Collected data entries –

#####

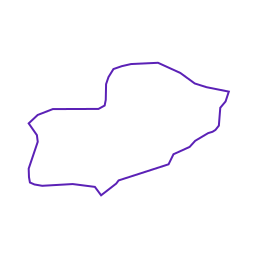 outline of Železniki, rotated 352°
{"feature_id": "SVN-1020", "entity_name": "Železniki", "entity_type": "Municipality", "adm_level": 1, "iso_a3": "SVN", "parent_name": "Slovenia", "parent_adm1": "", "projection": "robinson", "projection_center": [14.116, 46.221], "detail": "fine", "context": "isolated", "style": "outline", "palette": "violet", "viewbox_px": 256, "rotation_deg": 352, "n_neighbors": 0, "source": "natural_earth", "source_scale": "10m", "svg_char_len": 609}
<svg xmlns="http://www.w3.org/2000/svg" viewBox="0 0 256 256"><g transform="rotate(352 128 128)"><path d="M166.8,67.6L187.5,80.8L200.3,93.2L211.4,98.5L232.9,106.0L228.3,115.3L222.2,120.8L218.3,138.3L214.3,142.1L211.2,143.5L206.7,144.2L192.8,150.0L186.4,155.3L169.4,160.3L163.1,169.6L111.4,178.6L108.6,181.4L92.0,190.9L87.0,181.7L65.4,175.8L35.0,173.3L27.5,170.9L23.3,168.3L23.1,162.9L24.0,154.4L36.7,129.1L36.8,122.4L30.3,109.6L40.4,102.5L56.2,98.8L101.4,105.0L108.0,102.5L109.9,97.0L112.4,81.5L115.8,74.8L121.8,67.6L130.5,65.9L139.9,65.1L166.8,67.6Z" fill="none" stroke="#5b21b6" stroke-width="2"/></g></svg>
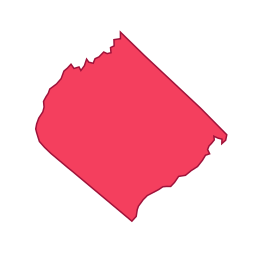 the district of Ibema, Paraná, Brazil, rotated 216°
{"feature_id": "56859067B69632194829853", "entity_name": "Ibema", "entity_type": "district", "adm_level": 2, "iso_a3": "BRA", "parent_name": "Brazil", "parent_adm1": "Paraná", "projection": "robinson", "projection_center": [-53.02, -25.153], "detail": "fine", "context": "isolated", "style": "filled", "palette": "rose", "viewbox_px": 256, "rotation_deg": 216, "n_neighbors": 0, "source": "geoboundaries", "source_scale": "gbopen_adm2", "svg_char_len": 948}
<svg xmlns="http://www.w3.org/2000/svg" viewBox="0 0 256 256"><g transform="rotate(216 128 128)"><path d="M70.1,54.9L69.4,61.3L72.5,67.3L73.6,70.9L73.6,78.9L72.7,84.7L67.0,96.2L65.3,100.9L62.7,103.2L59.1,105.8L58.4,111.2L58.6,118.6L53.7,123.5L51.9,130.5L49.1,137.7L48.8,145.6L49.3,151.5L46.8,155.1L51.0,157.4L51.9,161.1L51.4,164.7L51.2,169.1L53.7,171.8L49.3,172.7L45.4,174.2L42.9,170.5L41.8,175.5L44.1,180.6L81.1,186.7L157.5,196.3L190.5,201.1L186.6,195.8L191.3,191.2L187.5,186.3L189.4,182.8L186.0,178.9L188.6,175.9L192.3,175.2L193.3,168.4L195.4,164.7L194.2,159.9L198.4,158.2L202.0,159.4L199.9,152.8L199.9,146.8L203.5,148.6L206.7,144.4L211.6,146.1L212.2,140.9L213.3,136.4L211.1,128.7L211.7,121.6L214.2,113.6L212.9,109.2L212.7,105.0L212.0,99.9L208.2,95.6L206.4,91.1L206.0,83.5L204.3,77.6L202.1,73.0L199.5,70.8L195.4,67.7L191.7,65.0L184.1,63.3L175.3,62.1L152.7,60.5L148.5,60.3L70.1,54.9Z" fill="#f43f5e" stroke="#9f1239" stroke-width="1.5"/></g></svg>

#####

Output every one of the records above again, unchanged, but leave the pictures out.

Result of the exercise –
 outline of Železniki, rotated 352°
{"feature_id": "SVN-1020", "entity_name": "Železniki", "entity_type": "Municipality", "adm_level": 1, "iso_a3": "SVN", "parent_name": "Slovenia", "parent_adm1": "", "projection": "robinson", "projection_center": [14.116, 46.221], "detail": "fine", "context": "isolated", "style": "outline", "palette": "violet", "viewbox_px": 256, "rotation_deg": 352, "n_neighbors": 0, "source": "natural_earth", "source_scale": "10m", "svg_char_len": 609}
<svg xmlns="http://www.w3.org/2000/svg" viewBox="0 0 256 256"><g transform="rotate(352 128 128)"><path d="M166.8,67.6L187.5,80.8L200.3,93.2L211.4,98.5L232.9,106.0L228.3,115.3L222.2,120.8L218.3,138.3L214.3,142.1L211.2,143.5L206.7,144.2L192.8,150.0L186.4,155.3L169.4,160.3L163.1,169.6L111.4,178.6L108.6,181.4L92.0,190.9L87.0,181.7L65.4,175.8L35.0,173.3L27.5,170.9L23.3,168.3L23.1,162.9L24.0,154.4L36.7,129.1L36.8,122.4L30.3,109.6L40.4,102.5L56.2,98.8L101.4,105.0L108.0,102.5L109.9,97.0L112.4,81.5L115.8,74.8L121.8,67.6L130.5,65.9L139.9,65.1L166.8,67.6Z" fill="none" stroke="#5b21b6" stroke-width="2"/></g></svg>
 the district of Ibema, Paraná, Brazil, rotated 216°
{"feature_id": "56859067B69632194829853", "entity_name": "Ibema", "entity_type": "district", "adm_level": 2, "iso_a3": "BRA", "parent_name": "Brazil", "parent_adm1": "Paraná", "projection": "robinson", "projection_center": [-53.02, -25.153], "detail": "fine", "context": "isolated", "style": "filled", "palette": "rose", "viewbox_px": 256, "rotation_deg": 216, "n_neighbors": 0, "source": "geoboundaries", "source_scale": "gbopen_adm2", "svg_char_len": 948}
<svg xmlns="http://www.w3.org/2000/svg" viewBox="0 0 256 256"><g transform="rotate(216 128 128)"><path d="M70.1,54.9L69.4,61.3L72.5,67.3L73.6,70.9L73.6,78.9L72.7,84.7L67.0,96.2L65.3,100.9L62.7,103.2L59.1,105.8L58.4,111.2L58.6,118.6L53.7,123.5L51.9,130.5L49.1,137.7L48.8,145.6L49.3,151.5L46.8,155.1L51.0,157.4L51.9,161.1L51.4,164.7L51.2,169.1L53.7,171.8L49.3,172.7L45.4,174.2L42.9,170.5L41.8,175.5L44.1,180.6L81.1,186.7L157.5,196.3L190.5,201.1L186.6,195.8L191.3,191.2L187.5,186.3L189.4,182.8L186.0,178.9L188.6,175.9L192.3,175.2L193.3,168.4L195.4,164.7L194.2,159.9L198.4,158.2L202.0,159.4L199.9,152.8L199.9,146.8L203.5,148.6L206.7,144.4L211.6,146.1L212.2,140.9L213.3,136.4L211.1,128.7L211.7,121.6L214.2,113.6L212.9,109.2L212.7,105.0L212.0,99.9L208.2,95.6L206.4,91.1L206.0,83.5L204.3,77.6L202.1,73.0L199.5,70.8L195.4,67.7L191.7,65.0L184.1,63.3L175.3,62.1L152.7,60.5L148.5,60.3L70.1,54.9Z" fill="#f43f5e" stroke="#9f1239" stroke-width="1.5"/></g></svg>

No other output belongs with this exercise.